The first of the plays in the main competition this year followed, "CONTROL S" written by Cedie Duller, directed by Vincent Tanada. This was about a successful movie scriptwriter May-Akda (Brent Martinez) now devastated by the recent death of his partner Josh. The characters of the script he is working on Boy (Poul Garcia) and Girl (Cherry Bagtas) try to get him to start writing again. The concept of the play was very interesting, although I cannot say I completely understood what Boy and Girl were trying to do and why they were doing it.

Roy (Rivas) and Dion (Bocor)

The final play of the night, which started almost 1 am already, is another play in the main competition, "THE GALLERY" written by three-time Best Play winner in the festivals past, JP Lopez, again directed by Vincent Tanada. His new play is an absurd, over-the-top play about a young drug addict gigolo Roy (Johnrey Rivas) who answered an ad by intersex artist Dion (OJ Bacor) for a model.
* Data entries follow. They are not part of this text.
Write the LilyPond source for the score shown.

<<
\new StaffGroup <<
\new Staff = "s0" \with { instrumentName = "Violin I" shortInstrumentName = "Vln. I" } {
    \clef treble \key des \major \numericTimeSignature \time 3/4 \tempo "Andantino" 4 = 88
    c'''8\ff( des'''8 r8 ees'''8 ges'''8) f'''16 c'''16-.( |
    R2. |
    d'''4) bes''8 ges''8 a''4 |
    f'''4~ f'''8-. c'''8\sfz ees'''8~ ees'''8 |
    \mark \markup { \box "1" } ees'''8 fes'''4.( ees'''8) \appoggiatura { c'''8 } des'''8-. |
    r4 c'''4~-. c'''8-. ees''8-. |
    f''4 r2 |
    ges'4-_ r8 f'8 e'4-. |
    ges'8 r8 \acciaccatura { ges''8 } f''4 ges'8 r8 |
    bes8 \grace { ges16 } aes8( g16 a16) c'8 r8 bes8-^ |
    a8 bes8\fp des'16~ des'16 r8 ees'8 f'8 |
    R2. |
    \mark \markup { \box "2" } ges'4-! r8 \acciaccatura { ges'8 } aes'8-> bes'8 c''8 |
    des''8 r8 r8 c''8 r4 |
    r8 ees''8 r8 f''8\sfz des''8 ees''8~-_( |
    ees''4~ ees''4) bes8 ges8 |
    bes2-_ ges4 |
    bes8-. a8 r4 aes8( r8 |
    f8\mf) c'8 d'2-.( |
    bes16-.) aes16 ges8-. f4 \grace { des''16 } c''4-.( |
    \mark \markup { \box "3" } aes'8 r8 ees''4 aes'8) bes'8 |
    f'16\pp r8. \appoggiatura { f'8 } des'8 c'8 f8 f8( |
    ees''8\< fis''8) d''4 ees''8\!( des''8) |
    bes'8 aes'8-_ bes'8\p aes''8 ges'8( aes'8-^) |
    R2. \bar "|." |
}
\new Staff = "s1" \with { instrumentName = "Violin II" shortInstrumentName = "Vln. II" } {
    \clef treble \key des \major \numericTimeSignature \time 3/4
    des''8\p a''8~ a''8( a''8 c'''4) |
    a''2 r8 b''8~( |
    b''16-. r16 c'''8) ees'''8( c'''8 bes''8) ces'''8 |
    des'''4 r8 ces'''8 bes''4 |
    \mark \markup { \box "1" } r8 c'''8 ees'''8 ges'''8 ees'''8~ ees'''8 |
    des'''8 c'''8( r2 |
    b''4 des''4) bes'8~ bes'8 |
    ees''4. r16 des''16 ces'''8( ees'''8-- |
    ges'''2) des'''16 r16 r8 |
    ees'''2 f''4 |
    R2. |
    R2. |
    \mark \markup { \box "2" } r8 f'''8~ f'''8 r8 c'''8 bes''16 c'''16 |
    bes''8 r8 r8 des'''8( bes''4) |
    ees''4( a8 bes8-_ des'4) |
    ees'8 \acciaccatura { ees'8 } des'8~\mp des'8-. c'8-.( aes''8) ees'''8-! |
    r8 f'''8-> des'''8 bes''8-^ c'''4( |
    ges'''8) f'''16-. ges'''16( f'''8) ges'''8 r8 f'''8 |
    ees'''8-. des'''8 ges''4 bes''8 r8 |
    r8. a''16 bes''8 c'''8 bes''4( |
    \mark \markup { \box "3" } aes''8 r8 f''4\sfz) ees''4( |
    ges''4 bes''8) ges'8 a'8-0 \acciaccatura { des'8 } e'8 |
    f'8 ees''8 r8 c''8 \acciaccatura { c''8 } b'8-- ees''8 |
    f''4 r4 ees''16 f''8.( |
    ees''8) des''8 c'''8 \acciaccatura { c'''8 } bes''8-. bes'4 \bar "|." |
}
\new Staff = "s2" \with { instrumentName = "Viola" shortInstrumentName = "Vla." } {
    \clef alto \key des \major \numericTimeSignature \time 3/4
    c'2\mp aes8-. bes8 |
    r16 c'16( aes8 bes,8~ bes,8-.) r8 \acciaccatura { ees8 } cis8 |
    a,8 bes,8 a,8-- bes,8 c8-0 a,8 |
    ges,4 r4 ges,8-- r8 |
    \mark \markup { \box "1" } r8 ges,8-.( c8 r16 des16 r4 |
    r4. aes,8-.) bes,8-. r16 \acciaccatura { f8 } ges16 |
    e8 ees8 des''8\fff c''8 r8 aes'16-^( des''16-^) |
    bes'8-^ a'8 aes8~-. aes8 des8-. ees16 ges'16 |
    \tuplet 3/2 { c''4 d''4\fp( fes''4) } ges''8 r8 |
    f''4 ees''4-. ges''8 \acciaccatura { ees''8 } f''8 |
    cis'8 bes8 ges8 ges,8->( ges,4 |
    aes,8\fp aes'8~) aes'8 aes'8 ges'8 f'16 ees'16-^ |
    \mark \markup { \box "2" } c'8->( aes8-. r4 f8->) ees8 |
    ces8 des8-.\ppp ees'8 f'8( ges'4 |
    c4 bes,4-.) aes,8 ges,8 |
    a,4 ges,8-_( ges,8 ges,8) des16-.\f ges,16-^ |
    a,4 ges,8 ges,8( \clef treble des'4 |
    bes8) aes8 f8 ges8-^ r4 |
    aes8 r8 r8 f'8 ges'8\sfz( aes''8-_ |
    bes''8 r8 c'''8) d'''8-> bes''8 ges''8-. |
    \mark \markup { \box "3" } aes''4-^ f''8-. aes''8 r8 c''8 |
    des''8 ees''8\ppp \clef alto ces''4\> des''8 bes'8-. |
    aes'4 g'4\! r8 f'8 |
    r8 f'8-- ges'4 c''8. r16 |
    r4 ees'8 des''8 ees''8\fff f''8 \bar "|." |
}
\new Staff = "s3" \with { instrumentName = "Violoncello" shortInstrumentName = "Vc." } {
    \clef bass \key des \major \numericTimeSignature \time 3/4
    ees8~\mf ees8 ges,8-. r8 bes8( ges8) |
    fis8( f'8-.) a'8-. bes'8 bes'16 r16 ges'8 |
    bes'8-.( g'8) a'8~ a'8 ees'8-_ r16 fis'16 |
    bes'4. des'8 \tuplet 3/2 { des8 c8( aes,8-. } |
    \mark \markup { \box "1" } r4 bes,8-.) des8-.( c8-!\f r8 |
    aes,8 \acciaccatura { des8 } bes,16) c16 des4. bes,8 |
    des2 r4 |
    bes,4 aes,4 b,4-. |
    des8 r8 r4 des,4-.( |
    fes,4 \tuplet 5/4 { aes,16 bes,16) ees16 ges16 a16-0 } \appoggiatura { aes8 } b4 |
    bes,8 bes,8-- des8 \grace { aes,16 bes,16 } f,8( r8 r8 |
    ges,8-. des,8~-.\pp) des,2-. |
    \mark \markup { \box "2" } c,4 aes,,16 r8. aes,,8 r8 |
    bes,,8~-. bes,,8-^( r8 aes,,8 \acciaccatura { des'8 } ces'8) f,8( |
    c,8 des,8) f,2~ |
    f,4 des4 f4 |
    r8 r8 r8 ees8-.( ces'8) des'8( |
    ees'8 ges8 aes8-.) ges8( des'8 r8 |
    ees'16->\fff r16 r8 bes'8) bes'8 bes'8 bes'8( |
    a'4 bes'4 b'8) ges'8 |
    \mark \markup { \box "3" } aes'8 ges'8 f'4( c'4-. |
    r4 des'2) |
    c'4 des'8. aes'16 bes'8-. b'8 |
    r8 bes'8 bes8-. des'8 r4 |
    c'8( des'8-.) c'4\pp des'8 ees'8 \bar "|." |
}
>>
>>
This wild play went in all directions, with diverse elements of various genre -- comedy, sexy, horror and even politics -- all rolled into one campy, flamboyant and schizophrenic show. Its sense of the macabre simply went off the charts! I won't be surprised if this one will also win something come awards night. 


Before these competition plays, three short one act plays by workshoppers by presented and critiqued by the judges and members of the audience. These were directed by Stagers who were participating in the ongoing Director's Workshop. 

The cast of "Sa Parlor"

The first short one-act play was called "SA PARLOR" written by Atty. Vince Tanada in 2005, and performed many times over the years. This time, it was directed by Pearl Belen. This was about a pair of gay beauticians, the veteran Chit and the newcomer Chanda, who were arguing if their boss Carding was gay or not. The two actors playing the beauticians were very shrill, while the guy playing Carding was on the other end of the energy scale. There seemed to be a lot of lines missed by the nervous actors, which ended up with a puzzling plot that I did not really understand.

Geraldine of "Sa Carinderia"

The second short one-act play was called "SA CARINDERIA" which Atty. Tanada says he wrote 30 years ago. This was directed by Chin Ortega. This was a one-woman show about a bored owner of a roadside eatery with no customers so she ends up talking to the flies and the food she cooked (and recooked). This was certainly very challenging, but this young aspiring actress named Geraldine took it on with a lot of cheeky nerve. She was not shy to make fun of her prominent chin to gain more laughs. There may have been some issues of comic timing last night (like reacting ahead of seeing what was in the pots), but this girl is a very promising comedienne.

Biboy and Yvonne of "Babae Po Ako"

The third short one-act play was "BABAE PO AKO" written by Jordan Ladra. This was directed by Cherry Bagtas. It is about a young lady Yvonne, who had once been deceived by her first boyfriend Biboy, who turned out to be gay. Now, her new boyfriend Noel is planning to propose to her. How will she react? The pretty actress playing Yvonne was so over-the-top and loud, as was the style of actor playing Biboy. They had some funny slapstick moments together, but it was not always clear what they were talking about in all their hyper excitement.